Bien que plus récent que l'art rupestre de Chauvet et d'autres sites de grottes européennes, l'art rupestre aborigène est considéré comme important en raison de son volume, de la grande qualité de certaines des œuvres et du fait qu'il a été créé en continu au cours des millénaires jusqu'à il y a environ 20 ans. Contrairement à la plupart des autres pays colonisés par les Européens, l'Australie a en abondance, un art rupestre de la "période de contact".
Et tandis que des objets tels que les boomerangs en bois et paniers tressés n'ont pas survécu dans les dépôts archéologiques, les peintures peuvent montrer comment les Australiens vivaient, célébraient et chassaient il y a quelques milliers d'années.
Alistair Paterson, professeur d'archéologie à l'Université de Western Australia, a déclaré: "L'art rupestre est globalement significatif parce que l'Australie a été colonisée par les hommes  modernes (aborigènes) plus tôt que n'a l'a été l'Europe."

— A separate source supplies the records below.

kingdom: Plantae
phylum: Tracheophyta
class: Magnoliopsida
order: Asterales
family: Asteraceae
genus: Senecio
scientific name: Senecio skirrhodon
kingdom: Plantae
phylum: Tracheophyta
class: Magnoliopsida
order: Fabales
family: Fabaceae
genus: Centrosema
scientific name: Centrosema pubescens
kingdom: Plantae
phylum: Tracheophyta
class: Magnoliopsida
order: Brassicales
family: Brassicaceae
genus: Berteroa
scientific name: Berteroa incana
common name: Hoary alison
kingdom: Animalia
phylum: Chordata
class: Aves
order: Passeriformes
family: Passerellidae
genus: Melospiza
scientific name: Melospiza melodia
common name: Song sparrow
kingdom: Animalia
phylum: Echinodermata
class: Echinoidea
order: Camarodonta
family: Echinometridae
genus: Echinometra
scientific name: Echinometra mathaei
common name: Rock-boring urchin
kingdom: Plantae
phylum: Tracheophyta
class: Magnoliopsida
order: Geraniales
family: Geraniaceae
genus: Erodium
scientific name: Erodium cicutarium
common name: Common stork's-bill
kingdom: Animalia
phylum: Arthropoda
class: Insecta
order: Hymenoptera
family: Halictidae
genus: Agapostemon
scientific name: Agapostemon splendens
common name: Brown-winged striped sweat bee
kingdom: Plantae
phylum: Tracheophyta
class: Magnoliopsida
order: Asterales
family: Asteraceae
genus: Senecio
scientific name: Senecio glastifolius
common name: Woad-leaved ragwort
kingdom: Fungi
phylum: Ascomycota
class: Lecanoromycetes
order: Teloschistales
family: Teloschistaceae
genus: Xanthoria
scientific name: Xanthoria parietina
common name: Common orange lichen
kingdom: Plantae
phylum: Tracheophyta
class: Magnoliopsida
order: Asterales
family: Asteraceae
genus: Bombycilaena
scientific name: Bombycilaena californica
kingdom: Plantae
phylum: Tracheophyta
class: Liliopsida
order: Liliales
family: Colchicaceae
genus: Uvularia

Contrairement à l'art rupestre européen, les dessins des abris sous roche sont relativement exposés. Au fil des années, les roches se sont craquelées et émiettées, l'eau s'est infiltrée à travers les murs et le vent a engendré l'érosion. Des peintures ont également été perdues avec les porcs venus se frotter contre elles. Les feux de brousse constituent encore une autre menace.
Une base de données nationale permettra ainsi aux chercheurs de «se concentrer sur les domaines où l'art rupestre est le plus vulnérable», selon M. Brennan.
Les communautés aborigènes décidereont de la façon dont les images numériques seront stockées, enregistrées et sur leur accessibilité; en effet, les lois culturelles font que certaines scènes ne peuvent être vu que par des hommes, des femmes ou des personnes qui ont subi l'initiation.